Выбрать главу

3

Наш дом, слишком старый, чтобы в нем было сносно жить, и слишком прочный, чтобы его снести, стоит среди мелких особняков вполоборота к проспекту, отворотив в сторону темный фасад: бывают такие высокие, хмурые, с плоскими лицами старики. То, что я согласился в свое время сюда переехать, было самой крупной ошибкой в моей жизни, но это случилось десять лет назад, когда я был еще молод и неопытен, меня пленили толщина стен, высота сводов и совершенно средневековой конструкции лифт, едучи в котором можно было сквозь граненые венецианские стекла обозревать бесчисленные внутренние балкончики, навесные башенки и витражи вестибюля — если можно так назвать обширное пространство с первого до пятого этажа, в котором мог бы поместиться Успенский собор. К лифту я, жилец первого этажа, не имел никакого отношения, но его королевская роскошь бросала на мое холостяцкое бытие своеобразный отсвет, подчеркивая его богемность и в некотором роде временность.

Кто мог предположить тогда, что этот старый дом с ханжески постным фасадом и претенциозным «убранством» внутри начнут перестраивать и из пятиэтажного он станет восьмиэтажным? Может быть, пятиэтажный еще и снесли бы — слишком нелюдимо и отчужденно стоял он на проспекте, — но на восьмиэтажный никто уже не осмеливался покуситься. Жильцы верхних трех этажей, построенных наспех из полуобожженного кирпича, недолюбливали «купцов» с нижних пяти — за высокие потолки, за толстые, старинной кладки стены, за лифт, который по-прежнему ходил только до пятого этажа, — а нижние, в свою очередь, презирали верхних и называли надстройку «скворечником». Но зато там, наверху, были отдельные двух- и трехкомнатные квартиры с широкими зеркальными окнами, а у нас, внизу, существование «скворечника» фактически узаконивало коммуналку, поскольку графские квартиры из шести-семи комнат не могли быть теперь перестроены без риска повредить опоры, на которых вся верхняя надстройка держалась.

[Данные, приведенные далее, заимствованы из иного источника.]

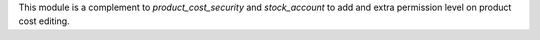 This module is a complement to `product_cost_security` and `stock_account` to add
and extra permission level on product cost editing.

Надстраивали в расчете на мощь фундамента, и старорежимный фундамент выдержал, но с той поры нас замучили ремонты. То и дело что-то лопалось, оседало и засорялось: долбили стены, выковыривали прогнившие деревянные балки, вскрывали паркет, прокладывали новые трубы. В тесном как колодец дворе постоянно лежали груды битого кирпича и всякого хлама, в коридорах валялись обрезки труб, батареи отопления и тоже кирпичи. Эксперимент явно не удался: дом выгнивал изнутри. Единственное, что держалось прочно, были наружные стены, их можно было бы оставить и, выпотрошив все изнутри, устроить в нашем доме ну, скажем, городской аквариум.

4

— Сколько там? — спросил я через полчаса Лариску. В коридоре уже ходили соседи, в ванной гремела вода, на кухне что-то громко кипело, за окном кричали, надрываясь, детишки (вот поволокли что-то ржавое и тяжелое… боже, что за звук, металлолом, наверно, собирают), а мы лежим, обнявшись, и молчим, изнемогая от чувства личной безопасности: за полгода семейной жизни мы никак не привыкнем к тому, что к нам не могут ворваться без стука и застать нас врасплох.

— Четверть одиннадцатого, — сказала, не поднимая головы, Лариска: ей было видно через мое плечо часы на буфете, а мне пришлось бы оборачиваться.

— Однако… — буркнул я.

— Что, уже привык ко мне? — быстро спросила Лариска.

На такие вопросы положено было отвечать со всей серьезностью. Ответишь «нет, не привык» — «ах, значит, я для тебя все еще чужая?». Ответишь «да, привык» — опять нехорошо: «Значит, в наших отношениях нет уже прежней новизны?» Все эти формулы «любовь-привычка», «любовь-ненависть» Лариска принимала, как ребенок, всерьез. Первое время она меня истязала вопросами: «А у тебя ко мне любовь-желание или, может быть, любовь-жалость?» «Любовь-терпение», — ответил я как-то раз, и мне это терпение вышло таким боком, что я закаялся шутить над ее философскими играми. В горькие минуты (было уже таких пять-шесть) Лариска мне до сих пор напоминает: «Так, значит, все-таки любовь-терпение?»